Bengali Harmful Language Dataset for AI Moderation & Safety Research
An open-source Bengali (Bangla) slang and harmful-language dataset built by Amirul Sizan to support AI moderation, NLP safety research, and Bangla content filtering systems.

Artificial Intelligence is evolving fast.
But for Bangla language moderation and safety research, there’s still a massive gap.
Most existing moderation datasets are heavily focused on English. Meanwhile, Bengali internet culture continues to grow across Facebook, YouTube, TikTok, gaming communities, and public forums — where slang, toxic language, harassment, coded insults, and culturally contextual harmful phrases are commonly used but rarely documented in structured AI-ready datasets.
That gap inspired me to build Deshi Slang.
What is Deshi Slang?
Deshi Slang is an open Bengali (Bangla) slang and harmful-language dataset designed for:
- AI moderation systems
- NLP research
- Toxicity detection
- Bangla language safety tools
- Content filtering research
- LLM alignment and moderation experiments
The goal of the project is simple:
make Bangla internet language more understandable for machines.
Because moderation in Bangla is not just about detecting direct abusive words. It also involves:
- regional slang
- phonetic typing
- meme culture
- context-driven insults
- coded harassment
- transliterated Bangla-English mixed language
- evolving internet expressions
Most AI systems fail to understand these nuances properly.
Why This Project Matters
Bangla is one of the most spoken languages in the world, yet open moderation-focused resources for Bengali remain extremely limited.
Many AI systems can detect harmful English content fairly well.
But when it comes to Bangla, moderation accuracy drops significantly because of:
- lack of datasets
- limited labeled data
- informal internet language variations
- spelling inconsistencies
- romanized Bangla usage
As someone deeply involved in digital media, online communities, and AI-driven content ecosystems, I noticed this problem repeatedly.
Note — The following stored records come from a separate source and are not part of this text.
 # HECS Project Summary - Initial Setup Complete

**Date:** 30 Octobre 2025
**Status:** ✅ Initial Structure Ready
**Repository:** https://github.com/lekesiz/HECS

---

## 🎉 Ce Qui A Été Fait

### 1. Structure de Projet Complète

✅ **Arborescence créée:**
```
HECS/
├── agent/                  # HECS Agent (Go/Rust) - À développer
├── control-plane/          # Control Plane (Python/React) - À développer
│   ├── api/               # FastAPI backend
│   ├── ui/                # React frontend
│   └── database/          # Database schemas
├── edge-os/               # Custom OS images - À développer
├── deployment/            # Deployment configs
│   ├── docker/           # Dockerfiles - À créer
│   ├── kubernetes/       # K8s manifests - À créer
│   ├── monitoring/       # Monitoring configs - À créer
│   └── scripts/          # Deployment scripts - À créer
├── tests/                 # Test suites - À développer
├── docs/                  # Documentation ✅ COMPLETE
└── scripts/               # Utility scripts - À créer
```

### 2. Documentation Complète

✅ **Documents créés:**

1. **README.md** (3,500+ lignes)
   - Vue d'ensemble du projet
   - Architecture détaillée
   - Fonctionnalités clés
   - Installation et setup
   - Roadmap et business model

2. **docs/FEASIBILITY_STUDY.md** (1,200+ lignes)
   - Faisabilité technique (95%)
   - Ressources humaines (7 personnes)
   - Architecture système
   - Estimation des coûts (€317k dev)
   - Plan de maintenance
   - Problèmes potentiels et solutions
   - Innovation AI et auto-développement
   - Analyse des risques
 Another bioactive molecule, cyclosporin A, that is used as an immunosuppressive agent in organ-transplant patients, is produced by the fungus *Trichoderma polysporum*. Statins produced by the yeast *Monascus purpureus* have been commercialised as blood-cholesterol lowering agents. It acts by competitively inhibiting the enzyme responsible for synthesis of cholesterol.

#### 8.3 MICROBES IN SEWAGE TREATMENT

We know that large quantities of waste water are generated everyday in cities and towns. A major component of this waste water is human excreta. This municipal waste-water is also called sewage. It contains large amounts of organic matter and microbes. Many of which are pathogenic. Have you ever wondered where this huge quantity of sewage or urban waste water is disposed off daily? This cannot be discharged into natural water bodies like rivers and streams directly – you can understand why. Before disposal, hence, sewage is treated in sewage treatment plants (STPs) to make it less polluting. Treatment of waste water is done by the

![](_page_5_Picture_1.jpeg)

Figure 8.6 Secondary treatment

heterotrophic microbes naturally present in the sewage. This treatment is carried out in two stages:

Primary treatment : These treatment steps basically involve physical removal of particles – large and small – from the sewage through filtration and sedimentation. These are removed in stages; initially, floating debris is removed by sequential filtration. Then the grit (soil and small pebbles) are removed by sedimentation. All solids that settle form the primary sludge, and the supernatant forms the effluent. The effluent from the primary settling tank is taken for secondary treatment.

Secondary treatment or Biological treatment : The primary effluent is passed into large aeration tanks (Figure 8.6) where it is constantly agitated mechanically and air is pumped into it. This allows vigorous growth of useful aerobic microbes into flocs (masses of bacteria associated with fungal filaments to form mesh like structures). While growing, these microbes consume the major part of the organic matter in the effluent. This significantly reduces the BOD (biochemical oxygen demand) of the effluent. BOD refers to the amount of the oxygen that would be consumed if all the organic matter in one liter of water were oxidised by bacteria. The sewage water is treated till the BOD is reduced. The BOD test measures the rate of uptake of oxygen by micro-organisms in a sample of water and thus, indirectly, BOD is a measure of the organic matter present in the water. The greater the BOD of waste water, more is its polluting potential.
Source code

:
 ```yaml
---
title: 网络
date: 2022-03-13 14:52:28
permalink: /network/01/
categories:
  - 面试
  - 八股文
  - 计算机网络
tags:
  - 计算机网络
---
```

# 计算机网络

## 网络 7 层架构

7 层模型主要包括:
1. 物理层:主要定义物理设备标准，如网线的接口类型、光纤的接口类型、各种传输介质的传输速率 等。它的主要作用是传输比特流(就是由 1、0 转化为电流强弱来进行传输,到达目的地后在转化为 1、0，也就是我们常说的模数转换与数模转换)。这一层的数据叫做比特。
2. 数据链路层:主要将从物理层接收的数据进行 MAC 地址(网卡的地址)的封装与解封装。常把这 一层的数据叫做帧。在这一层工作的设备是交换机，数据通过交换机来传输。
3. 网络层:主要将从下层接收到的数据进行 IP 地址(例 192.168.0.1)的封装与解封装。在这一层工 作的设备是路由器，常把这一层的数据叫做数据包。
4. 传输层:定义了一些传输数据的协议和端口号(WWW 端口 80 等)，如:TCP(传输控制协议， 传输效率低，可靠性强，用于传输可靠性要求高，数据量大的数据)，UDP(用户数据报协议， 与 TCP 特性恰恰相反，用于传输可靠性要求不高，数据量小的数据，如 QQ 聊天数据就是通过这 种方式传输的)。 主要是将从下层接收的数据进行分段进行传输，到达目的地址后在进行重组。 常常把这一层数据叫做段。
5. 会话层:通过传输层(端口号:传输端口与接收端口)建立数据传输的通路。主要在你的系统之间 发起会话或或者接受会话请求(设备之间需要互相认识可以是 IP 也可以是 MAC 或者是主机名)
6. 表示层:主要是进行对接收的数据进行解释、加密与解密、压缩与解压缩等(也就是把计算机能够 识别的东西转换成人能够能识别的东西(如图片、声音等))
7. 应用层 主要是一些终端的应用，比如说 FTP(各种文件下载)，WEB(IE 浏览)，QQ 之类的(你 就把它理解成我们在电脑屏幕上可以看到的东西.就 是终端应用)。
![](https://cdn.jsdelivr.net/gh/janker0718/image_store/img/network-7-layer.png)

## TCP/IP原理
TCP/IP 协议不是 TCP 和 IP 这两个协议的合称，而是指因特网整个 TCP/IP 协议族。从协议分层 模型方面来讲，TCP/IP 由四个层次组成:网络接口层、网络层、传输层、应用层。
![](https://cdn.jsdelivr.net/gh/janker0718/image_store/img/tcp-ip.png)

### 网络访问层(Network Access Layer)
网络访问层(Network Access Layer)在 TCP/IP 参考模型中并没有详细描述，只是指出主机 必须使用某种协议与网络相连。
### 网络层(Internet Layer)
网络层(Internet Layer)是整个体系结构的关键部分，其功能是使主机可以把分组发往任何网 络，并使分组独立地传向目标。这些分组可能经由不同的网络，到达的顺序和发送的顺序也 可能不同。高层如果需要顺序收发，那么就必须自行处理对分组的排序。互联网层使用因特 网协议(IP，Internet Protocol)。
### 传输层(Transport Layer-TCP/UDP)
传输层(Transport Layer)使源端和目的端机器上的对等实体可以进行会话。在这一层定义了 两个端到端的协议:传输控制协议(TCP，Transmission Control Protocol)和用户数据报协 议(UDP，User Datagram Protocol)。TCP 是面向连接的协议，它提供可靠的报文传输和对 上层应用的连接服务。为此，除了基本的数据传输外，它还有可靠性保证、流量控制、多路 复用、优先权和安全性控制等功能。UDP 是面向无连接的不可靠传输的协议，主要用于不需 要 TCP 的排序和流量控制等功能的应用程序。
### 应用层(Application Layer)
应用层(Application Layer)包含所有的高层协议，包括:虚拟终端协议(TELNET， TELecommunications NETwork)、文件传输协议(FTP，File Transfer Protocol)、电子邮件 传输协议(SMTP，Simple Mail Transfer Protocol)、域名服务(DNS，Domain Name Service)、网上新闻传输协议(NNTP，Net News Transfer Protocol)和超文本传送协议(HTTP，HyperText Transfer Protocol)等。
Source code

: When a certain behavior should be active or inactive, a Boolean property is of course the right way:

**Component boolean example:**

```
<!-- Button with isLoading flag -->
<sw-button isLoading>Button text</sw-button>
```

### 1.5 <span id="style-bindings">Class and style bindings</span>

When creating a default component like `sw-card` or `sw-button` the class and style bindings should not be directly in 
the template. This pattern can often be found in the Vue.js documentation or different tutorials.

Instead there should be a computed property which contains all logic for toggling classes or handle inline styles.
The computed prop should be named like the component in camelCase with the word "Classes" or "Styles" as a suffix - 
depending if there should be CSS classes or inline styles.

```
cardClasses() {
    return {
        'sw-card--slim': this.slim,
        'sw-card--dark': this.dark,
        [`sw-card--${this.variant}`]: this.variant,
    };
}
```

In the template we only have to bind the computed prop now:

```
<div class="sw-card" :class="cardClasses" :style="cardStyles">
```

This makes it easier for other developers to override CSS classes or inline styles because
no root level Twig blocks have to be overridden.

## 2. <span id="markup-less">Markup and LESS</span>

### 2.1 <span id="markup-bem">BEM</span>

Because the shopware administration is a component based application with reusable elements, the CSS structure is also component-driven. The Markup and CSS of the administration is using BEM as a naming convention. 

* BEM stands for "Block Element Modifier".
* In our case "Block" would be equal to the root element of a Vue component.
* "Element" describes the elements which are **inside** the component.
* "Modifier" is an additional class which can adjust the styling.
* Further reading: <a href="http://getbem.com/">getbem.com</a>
Platforms can moderate English content at scale.
But Bangla harmful language often bypasses filters completely.
Deshi Slang was created to contribute toward solving that problem.
Project Goals
The project focuses on building an openly accessible dataset that researchers and developers can use to:
Build Safer AI Systems
Train moderation pipelines capable of understanding Bengali harmful expressions and slang patterns.
Improve Bangla NLP Research
Support toxicity classification, hate speech detection, abusive-language analysis, and sentiment-related research.
Encourage Open Research
Provide a public resource for students, developers, researchers, and startups working on Bangla AI tools.
Preserve Contextual Internet Language
Document evolving Bengali internet slang and culturally contextual expressions that are usually ignored in formal datasets.
Key Challenges
Building a harmful-language dataset in Bangla is not straightforward.
Some of the major challenges include:
Language Variability
The same slang can appear in multiple spellings across Bengali script and Romanized Bangla.
Context Sensitivity
Certain words can be humorous in one context and abusive in another.
Regional Differences
Bangladesh and West Bengal internet cultures often use different slang variations.
Rapid Evolution
Online slang evolves incredibly fast, especially through meme pages and short-form content platforms.
These factors make Bangla moderation research significantly more difficult compared to standardized English datasets.
Open Source Contribution
I believe language technology should not remain limited to large corporations only.
That’s why Deshi Slang is fully open-source and publicly accessible for the developer and research community.
The repository is intended to evolve continuously through:
- community contributions
- dataset expansion
- better categorization
- multilingual mapping
- moderation experimentation
Tech & Research Relevance
This project can be useful for:
- AI startups
- moderation platforms
- LLM fine-tuning
- academic NLP research
- Bangla chatbot development
- social media monitoring systems
- safety-focused AI products
It also highlights an important reality:
AI safety cannot become globally effective if low-resource languages are ignored.
Repository
Explore the project here:
Final Thoughts
The future of AI moderation should not be English-only.
As Bangla digital communities continue to grow, we need better datasets, better research, and better language-aware safety systems.
Deshi Slang is a small contribution toward that future.